Gradually, the accumulation of injuries began to limit White's effectiveness. He was credited with only 64 tackles in the 1987 season (a season in which White made the controversial choice to cross the picket line during the players' strike); this followed shoulder surgery the previous year and a bulging disc in his neck that worsened. In 1988, he played in a backup role, not assuming a three-point stance because of the disability.
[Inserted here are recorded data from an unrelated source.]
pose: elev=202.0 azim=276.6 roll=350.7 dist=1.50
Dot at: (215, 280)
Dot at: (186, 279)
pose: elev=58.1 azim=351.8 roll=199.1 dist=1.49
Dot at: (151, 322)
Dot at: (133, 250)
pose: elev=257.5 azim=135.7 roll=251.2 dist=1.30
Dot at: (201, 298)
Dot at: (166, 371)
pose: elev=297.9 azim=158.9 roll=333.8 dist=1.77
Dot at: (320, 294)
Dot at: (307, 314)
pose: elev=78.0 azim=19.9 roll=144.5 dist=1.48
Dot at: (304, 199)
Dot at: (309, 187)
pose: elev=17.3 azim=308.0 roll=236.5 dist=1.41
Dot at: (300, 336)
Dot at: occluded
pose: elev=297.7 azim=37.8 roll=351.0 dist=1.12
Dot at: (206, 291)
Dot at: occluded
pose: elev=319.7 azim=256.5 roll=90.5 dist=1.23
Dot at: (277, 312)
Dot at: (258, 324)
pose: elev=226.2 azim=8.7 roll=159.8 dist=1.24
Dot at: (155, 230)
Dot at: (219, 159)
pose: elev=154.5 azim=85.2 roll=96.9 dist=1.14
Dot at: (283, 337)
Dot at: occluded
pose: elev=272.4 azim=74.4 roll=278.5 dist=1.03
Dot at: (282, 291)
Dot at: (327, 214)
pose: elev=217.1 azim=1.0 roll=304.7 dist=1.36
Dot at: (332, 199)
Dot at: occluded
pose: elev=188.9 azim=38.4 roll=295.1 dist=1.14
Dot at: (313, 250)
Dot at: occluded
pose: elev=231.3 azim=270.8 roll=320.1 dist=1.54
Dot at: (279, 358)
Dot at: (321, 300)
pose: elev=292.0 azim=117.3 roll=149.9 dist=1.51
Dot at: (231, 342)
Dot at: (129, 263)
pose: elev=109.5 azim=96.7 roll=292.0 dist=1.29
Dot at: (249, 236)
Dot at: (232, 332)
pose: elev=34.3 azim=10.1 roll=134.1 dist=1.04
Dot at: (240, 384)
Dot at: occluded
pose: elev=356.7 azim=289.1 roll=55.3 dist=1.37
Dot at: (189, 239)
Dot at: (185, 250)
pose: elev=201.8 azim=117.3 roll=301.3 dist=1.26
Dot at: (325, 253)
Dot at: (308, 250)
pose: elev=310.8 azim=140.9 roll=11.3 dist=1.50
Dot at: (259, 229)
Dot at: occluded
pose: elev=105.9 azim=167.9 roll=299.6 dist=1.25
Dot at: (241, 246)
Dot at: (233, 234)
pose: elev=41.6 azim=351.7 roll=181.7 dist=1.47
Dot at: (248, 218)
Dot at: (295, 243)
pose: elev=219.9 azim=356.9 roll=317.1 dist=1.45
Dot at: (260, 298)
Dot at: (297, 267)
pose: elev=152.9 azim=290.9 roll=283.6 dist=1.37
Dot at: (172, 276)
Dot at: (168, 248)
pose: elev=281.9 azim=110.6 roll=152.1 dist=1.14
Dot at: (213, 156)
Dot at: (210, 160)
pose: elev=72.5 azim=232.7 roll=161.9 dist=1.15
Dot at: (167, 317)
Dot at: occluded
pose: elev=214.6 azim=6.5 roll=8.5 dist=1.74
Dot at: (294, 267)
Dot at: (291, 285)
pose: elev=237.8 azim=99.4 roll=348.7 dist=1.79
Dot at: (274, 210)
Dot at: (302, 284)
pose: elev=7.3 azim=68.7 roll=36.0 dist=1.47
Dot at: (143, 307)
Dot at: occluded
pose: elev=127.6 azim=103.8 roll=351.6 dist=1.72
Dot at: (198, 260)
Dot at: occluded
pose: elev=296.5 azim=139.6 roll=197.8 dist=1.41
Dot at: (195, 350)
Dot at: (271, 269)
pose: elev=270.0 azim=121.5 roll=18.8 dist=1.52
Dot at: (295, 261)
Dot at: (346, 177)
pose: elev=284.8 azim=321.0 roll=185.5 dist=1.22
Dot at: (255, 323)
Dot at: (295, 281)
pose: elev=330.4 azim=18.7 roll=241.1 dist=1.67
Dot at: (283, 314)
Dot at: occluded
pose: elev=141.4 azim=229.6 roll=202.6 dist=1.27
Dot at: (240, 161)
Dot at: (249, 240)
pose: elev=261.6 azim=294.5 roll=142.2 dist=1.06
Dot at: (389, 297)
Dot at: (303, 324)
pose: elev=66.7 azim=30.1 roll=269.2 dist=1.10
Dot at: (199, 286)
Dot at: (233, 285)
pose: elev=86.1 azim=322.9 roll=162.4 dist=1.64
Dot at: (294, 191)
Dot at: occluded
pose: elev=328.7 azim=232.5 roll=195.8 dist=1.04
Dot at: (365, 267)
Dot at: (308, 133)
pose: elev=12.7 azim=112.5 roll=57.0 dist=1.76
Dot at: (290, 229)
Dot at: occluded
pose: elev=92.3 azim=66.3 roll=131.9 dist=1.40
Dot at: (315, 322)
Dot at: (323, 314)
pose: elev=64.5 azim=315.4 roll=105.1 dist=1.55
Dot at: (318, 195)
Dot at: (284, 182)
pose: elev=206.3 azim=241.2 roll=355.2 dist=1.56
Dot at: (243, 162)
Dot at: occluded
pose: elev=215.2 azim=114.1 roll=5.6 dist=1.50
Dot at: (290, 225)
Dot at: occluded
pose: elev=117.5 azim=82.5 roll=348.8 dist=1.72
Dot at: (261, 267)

White openly and honestly acknowledged his frustration that he could no longer play at the level to which he was accustomed, and he decided to retire after the 1988 season.

==Personal life==
White married Dallas model Vicci Haney, in 1978. They have one child together, daughter Jordan.

White is nicknamed "The Manster" (half man, half monster). He studied Thai Boxing under Chai Sirisute, the founder of the Thai Boxing Association of the US. White's round kick reportedly registered 400 psi on a gauge after two months of training.